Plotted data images
========
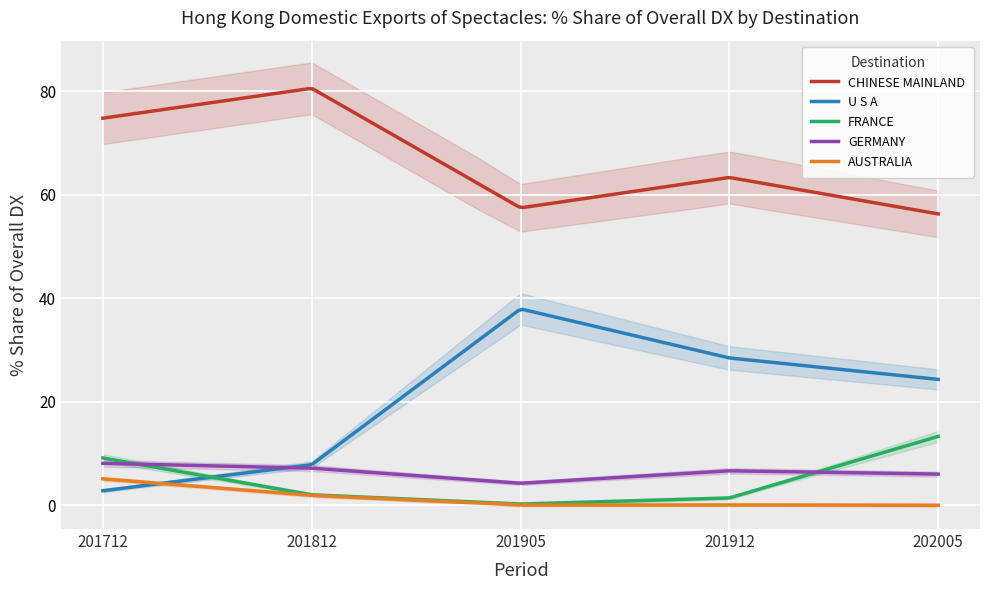

Between 201812 and 202005, which series saw the biggest shift?

CHINESE MAINLAND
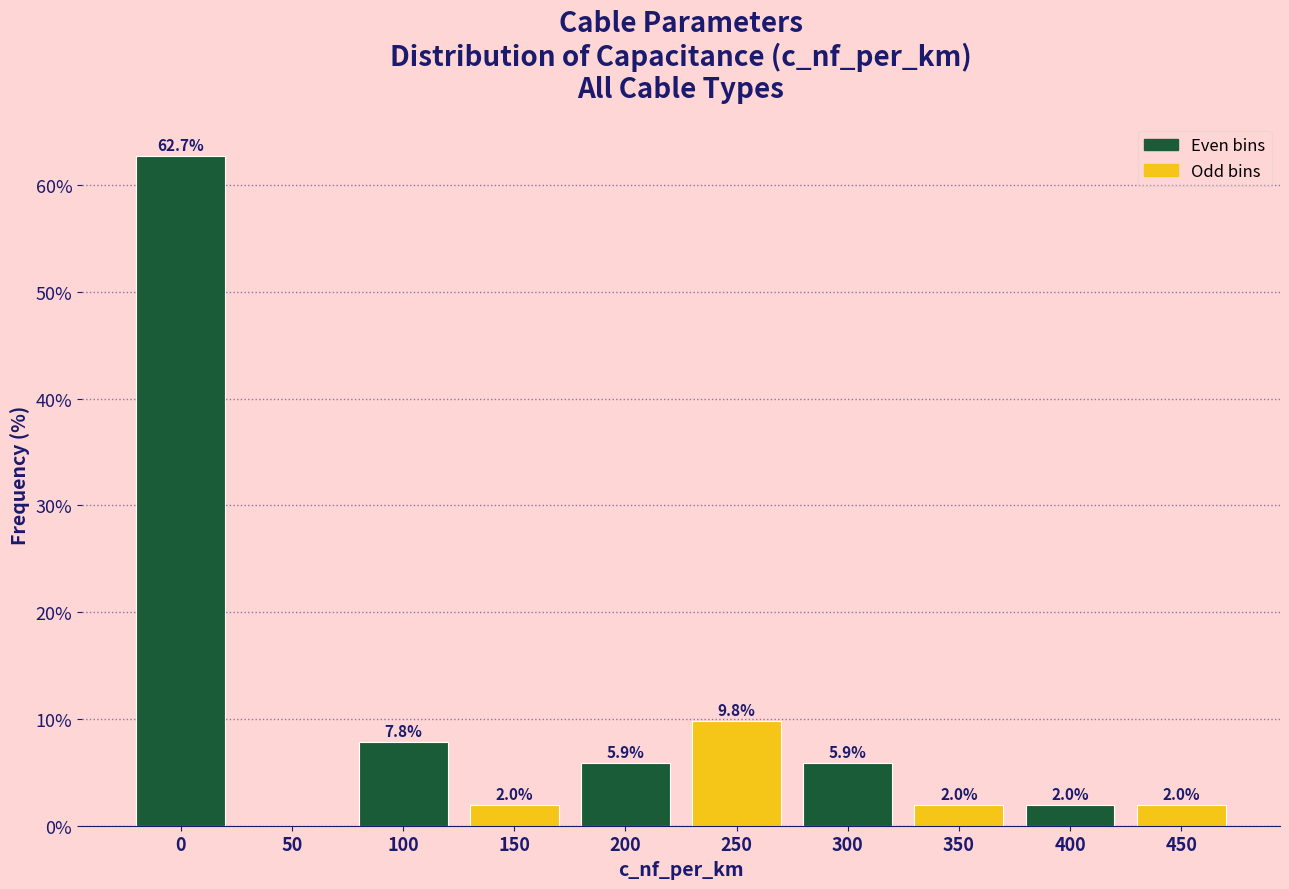

Reading right to left, extract all data points from this chart.

450=2.0	400=2.0	350=2.0	300=5.9	250=9.8	200=5.9	150=2.0	100=7.8	50=0.0	0=62.7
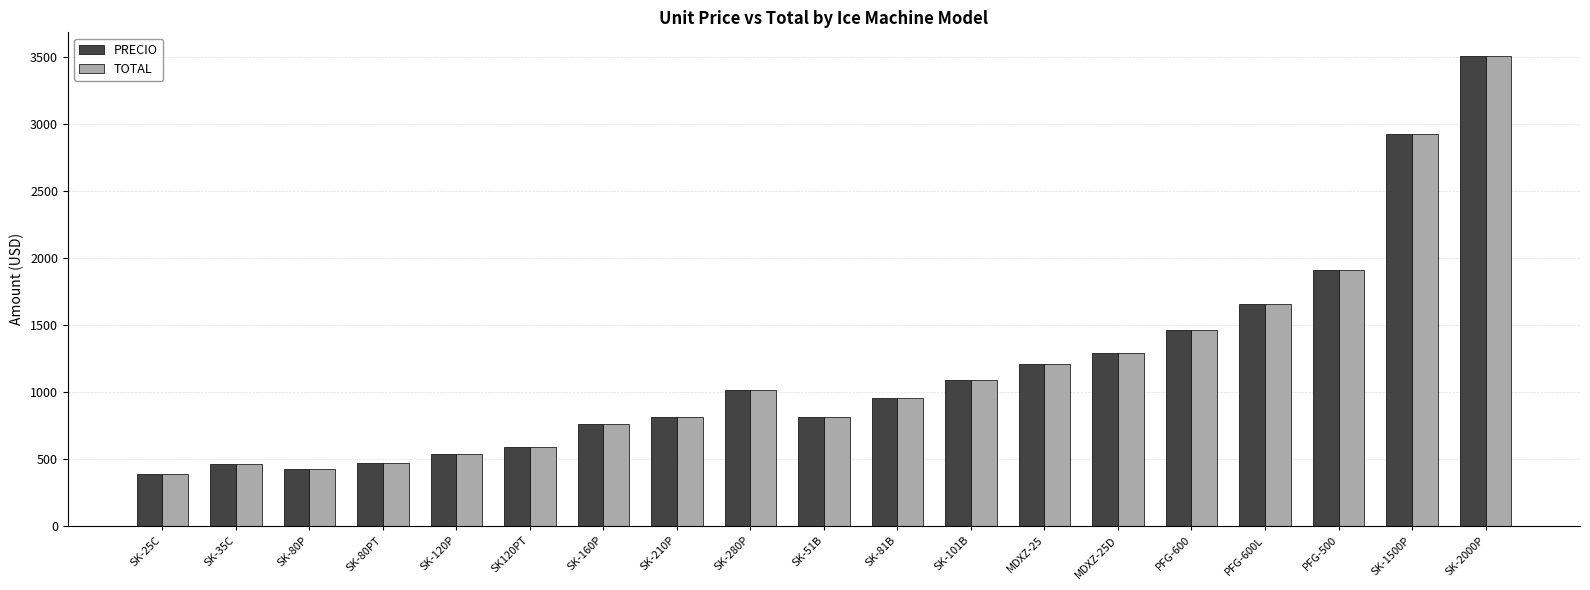

What is the total value across all series at SK-81B?

1909.0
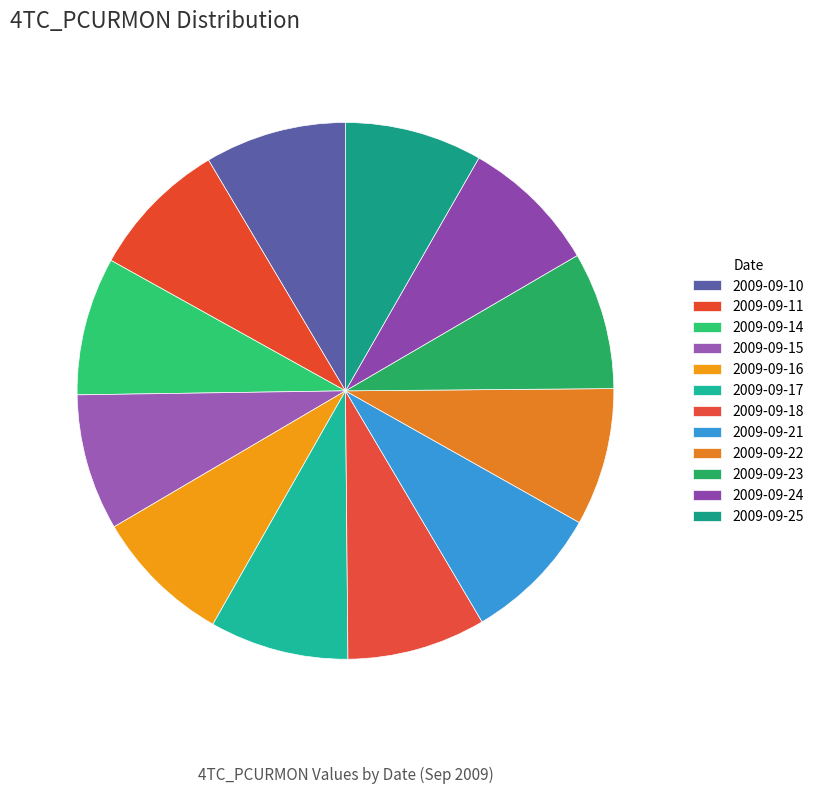

How many segments does this pie chart have?

12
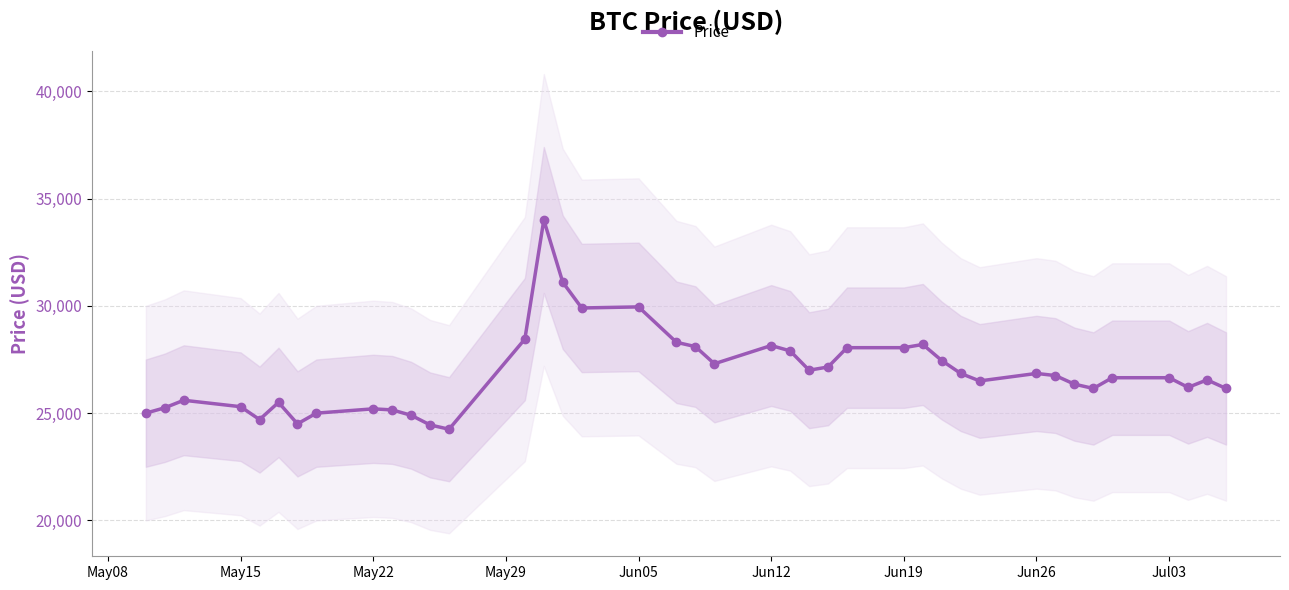

True or false: Price has more than 1 interior local peaks.

True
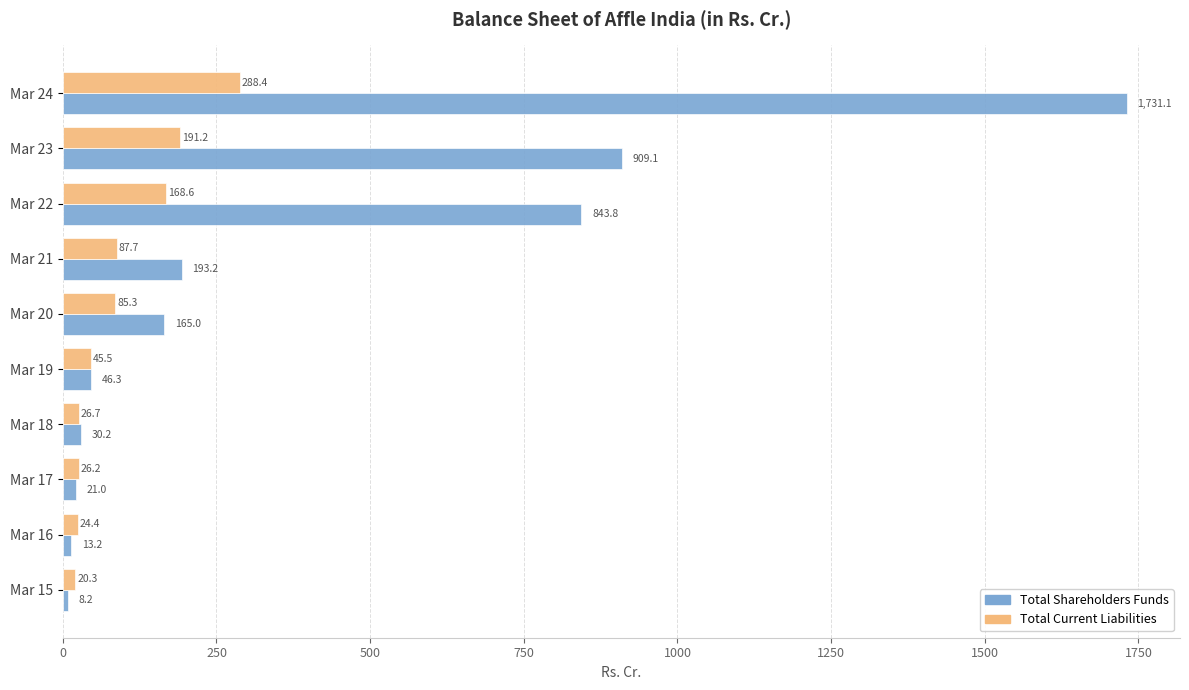

What are all the series names shown in the legend?

Total Shareholders Funds, Total Current Liabilities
========
WHAT YOU SHOULD DO ▸ Rewrite all the material with every "series" replaced by "data set" and nothing else changed. Leave the pictures out.

ANSWER TO THIS PROBLEM ▸
Between 201812 and 202005, which data set saw the biggest shift?

CHINESE MAINLAND

Reading right to left, extract all data points from this chart.

450=2.0	400=2.0	350=2.0	300=5.9	250=9.8	200=5.9	150=2.0	100=7.8	50=0.0	0=62.7

What is the total value across all data set at SK-81B?

1909.0

How many segments does this pie chart have?

12

True or false: Price has more than 1 interior local peaks.

True

What are all the data set names shown in the legend?

Total Shareholders Funds, Total Current Liabilities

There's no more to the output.